RL-STPA: Adapting System-Theoretic Hazard Analysis for Safety-Critical Reinforcement Learning
Steven A. Senczyszyn, Timothy C. Havens, Nathaniel Rice, Jason E. Summers, Benjamin D. Werner, Benjamin J. Schumeg
Why It Matters
What makes this one worth your time
As reinforcement learning is increasingly applied in safety-critical domains, this framework provides a necessary tool for identifying potential hazards that traditional methods overlook.
RL-STPA offers a systematic approach to hazard analysis in safety-critical reinforcement learning.
Summary
The paper presents RL-STPA, a framework that adapts System-Theoretic Process Analysis for hazard analysis in safety-critical reinforcement learning applications, addressing challenges like black-box policies and distributional shifts.
Key contributions
- Introduction of RL-STPA framework for systematic hazard analysis in RL.
- Hierarchical subtask decomposition that incorporates temporal phase analysis.
- Iterative checkpoints for integrating hazard feedback into training processes.
Notable insights
- The use of hierarchical subtask decomposition to capture emergent behaviors in RL systems is a novel approach that leverages domain expertise.
- Coverage-guided perturbation testing introduces a method for exploring state-action space sensitivity, which is crucial for understanding RL policy robustness.
Possible limitations
- RL-STPA cannot provide formal guarantees for arbitrary neural policies.

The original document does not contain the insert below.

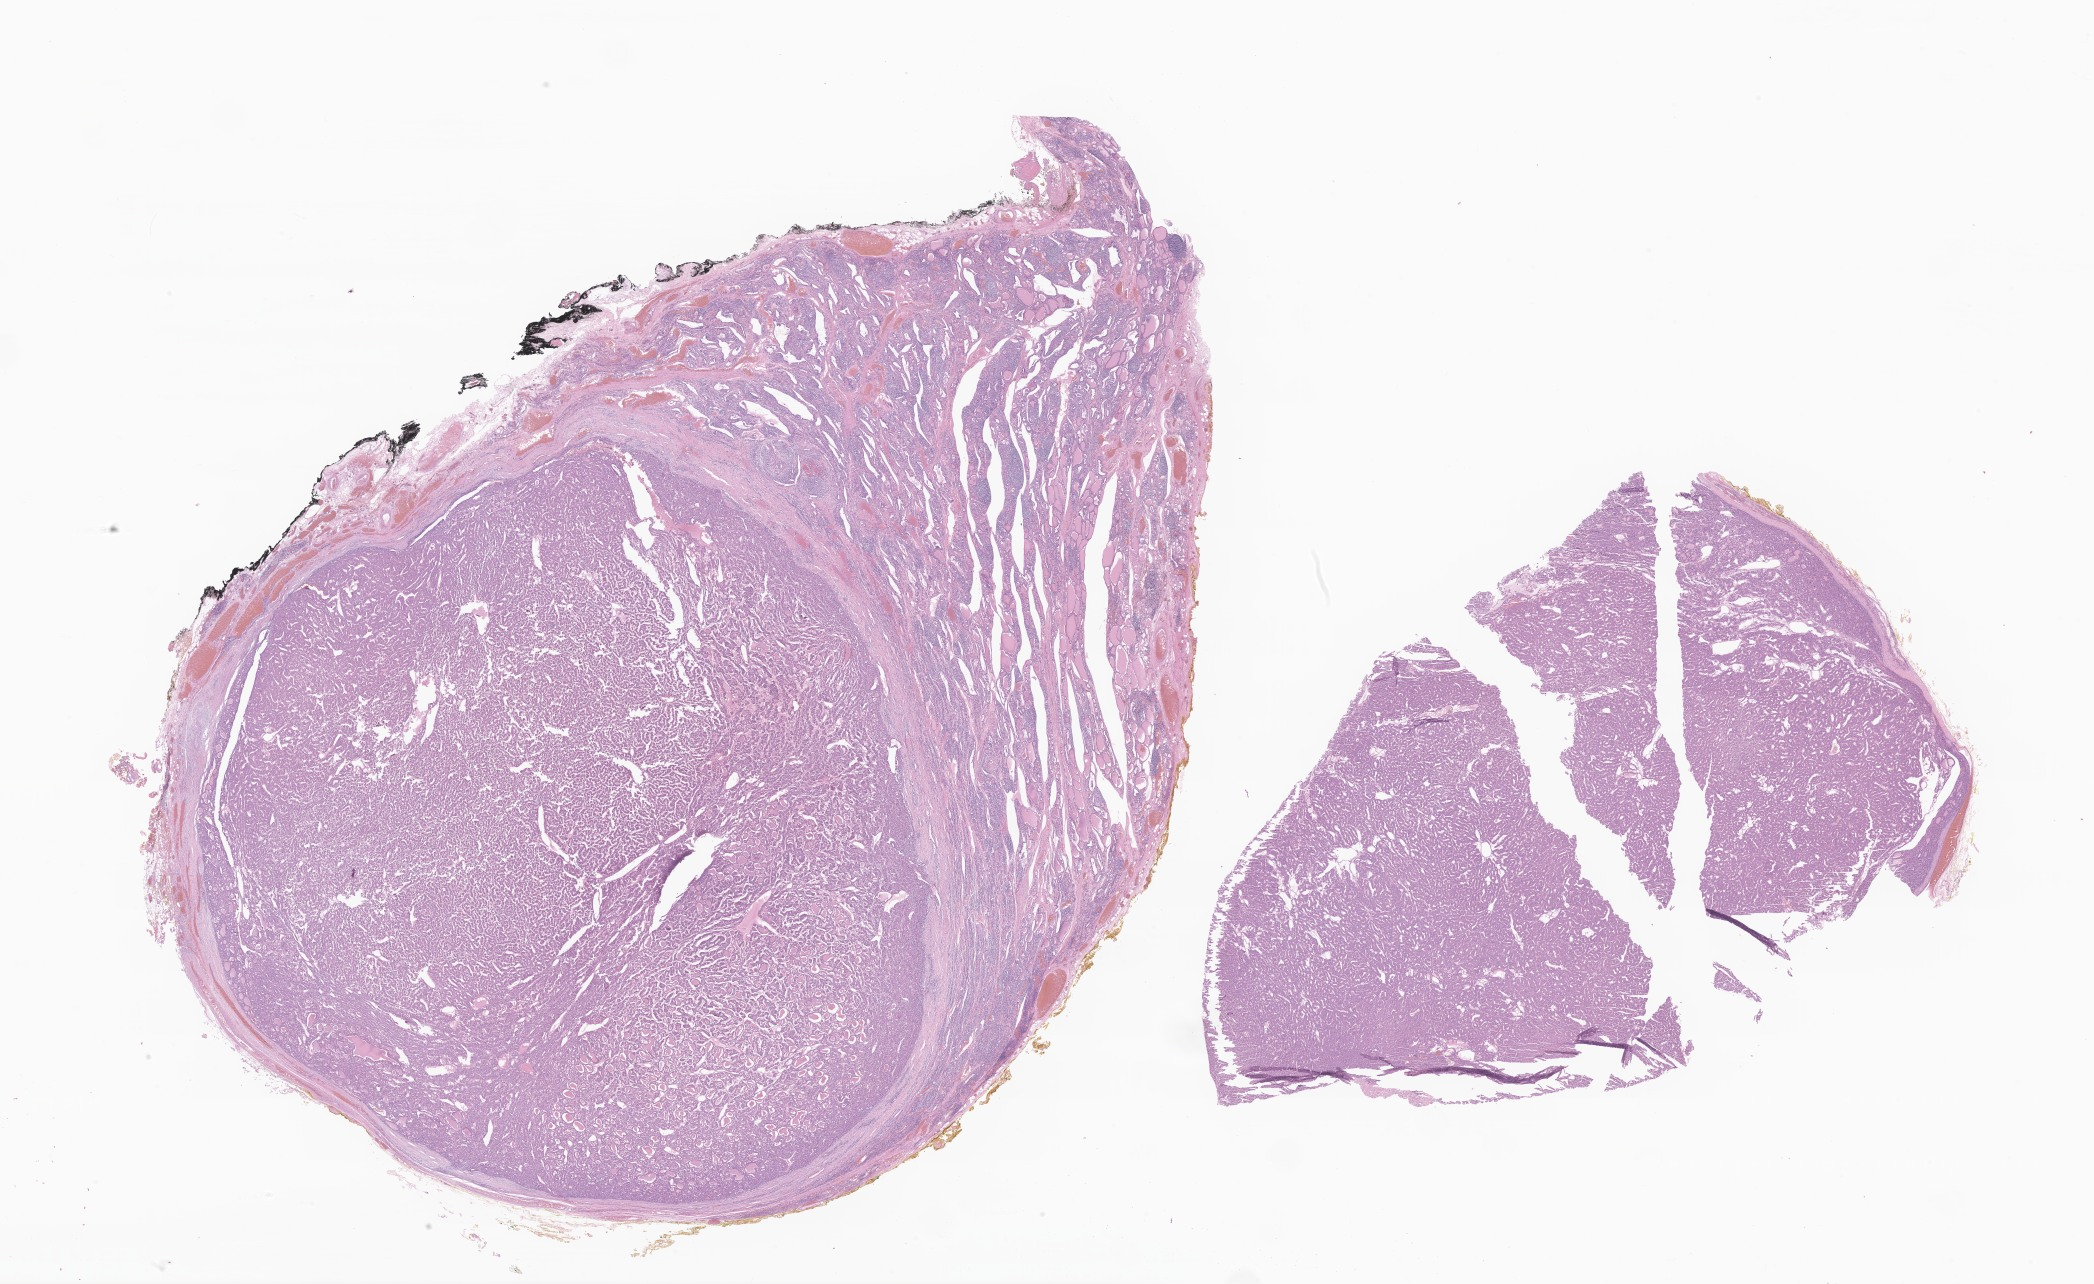
Haematoxylin and eosin whole-slide image of tumor tissue from the thyroid — low-resolution overview of the scanned area, about 35.3 x 21.6 mm; formalin-fixed, paraffin-embedded (FFPE) tissue. Female patient, age 185 months (15 years 5 months).
Diagnosis (ICD-O-3 morphology term): Carcinoma, NOS.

- Not stated in the abstract.
Abstract
arXiv:2604.15201v1 Announce Type: new Abstract: As reinforcement learning (RL) deployments expand into safety-critical domains, existing evaluation methods fail to systematically identify hazards arising from the black-box nature of neural network enabled policies and distributional shift between training and deployment. This paper introduces Reinforcement Learning System-Theoretic Process Analysis (RL-STPA), a framework that adapts conventional STPA's systematic hazard analysis to address RL's unique challenges through three key contributions: hierarchical subtask decomposition using both temporal phase analysis and domain expertise to capture emergent behaviors, coverage-guided perturbation testing that explores the sensitivity of state-action spaces, and iterative checkpoints that feed identified hazards back into training through reward shaping and curriculum design. We demonstrate RL-STPA in the safety-critical test case of autonomous drone navigation and landing, revealing potential loss scenarios that can be missed by standard RL evaluations. The proposed framework provides practitioners with a toolkit for systematic hazard analysis, quantitative metrics for safety coverage assessment, and actionable guidelines for establishing operational safety bounds. While RL-STPA cannot provide formal guarantees for arbitrary neural policies, it offers a practical methodology for systematically evaluating and improving RL safety and robustness in safety-critical applications where exhaustive verification methods remain intractable.